___ Passage provided ___

Matt Fox is director of recruiting and marketing for Western New England College, where summer enrollment has also held steady over the past few years. “We saw a significant spike in the summer of 2008, but since that time it has leveled out, and there has not been as much interest,” he said. “We feel it is due to the economy. Students are looking for more economical options. In the past, we had visiting students picking up courses, but we didn’t see the numbers last year.”
However, the school has six accelerated degree programs, which adult learners find attractive. The courses offer a mix of face-to-face, online, and hybrid courses, and adults like them because they have the ability to mix and match. “Some students prefer to take math courses face to face, especially if they have not been in school for some time,” Fox said.
But overall, there in an increasing trend toward spending a year or two at a community college and transferring the credits. “A lot of it is related to the cost of education; we do give discount tuition for part-time students, but the reality is that community colleges provide great opportunities,” he explained.
WNEC has seen an uptick in interest from adults who are thinking about returning to school. “They figure, if the economy takes a downturn again, more education will make them more employable,” Fox said, but most have a “wait-and-see mentality” because they don’t want to incur more debt. “If anything is changing, it’s that we are offering more and more online courses as people prefer them.”
The bottom line is that the demand for summer courses has risen. The economy and changing lifestyles are leading savvy consumers to meet their needs in a cost-effective and convenient manner, and those lazy, hazy days of summer have all but disappeared.

___ Stored records ___

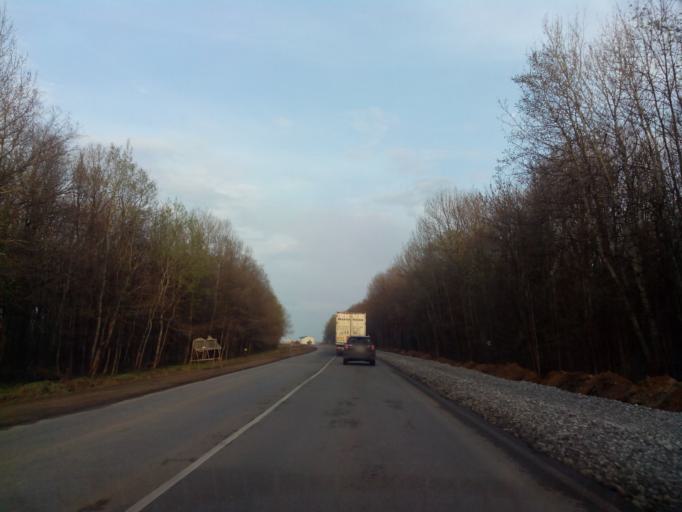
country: RU
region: Rjazan
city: Zarechnyy
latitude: 53.7532
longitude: 39.7976
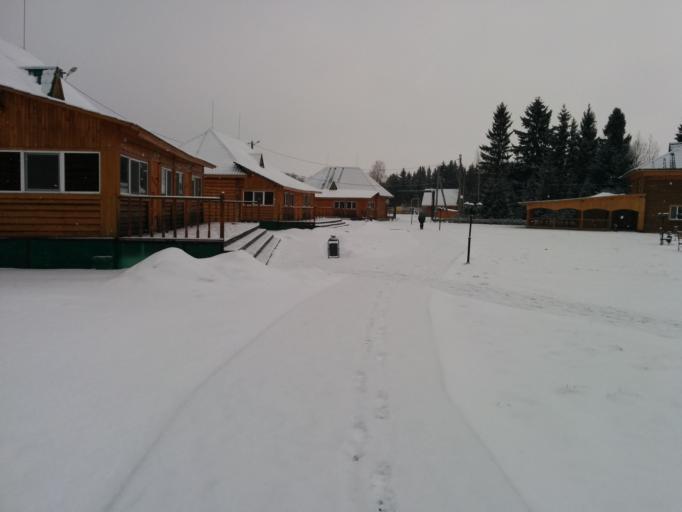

___

## To be done
(a) In the passage on summer enrollment, reproduce the text from "WNEC has seen" up to and including "all but disappeared.", replacing "uptick" with "increase".
(b) According to the passage on summer enrollment, how many accelerated degree programs does Western New England College have?

## Worked answers
(a)
WNEC has seen an increase in interest from adults who are thinking about returning to school. “They figure, if the economy takes a downturn again, more education will make them more employable,” Fox said, but most have a “wait-and-see mentality” because they don’t want to incur more debt. “If anything is changing, it’s that we are offering more and more online courses as people prefer them.”
The bottom line is that the demand for summer courses has risen. The economy and changing lifestyles are leading savvy consumers to meet their needs in a cost-effective and convenient manner, and those lazy, hazy days of summer have all but disappeared.

(b) Six.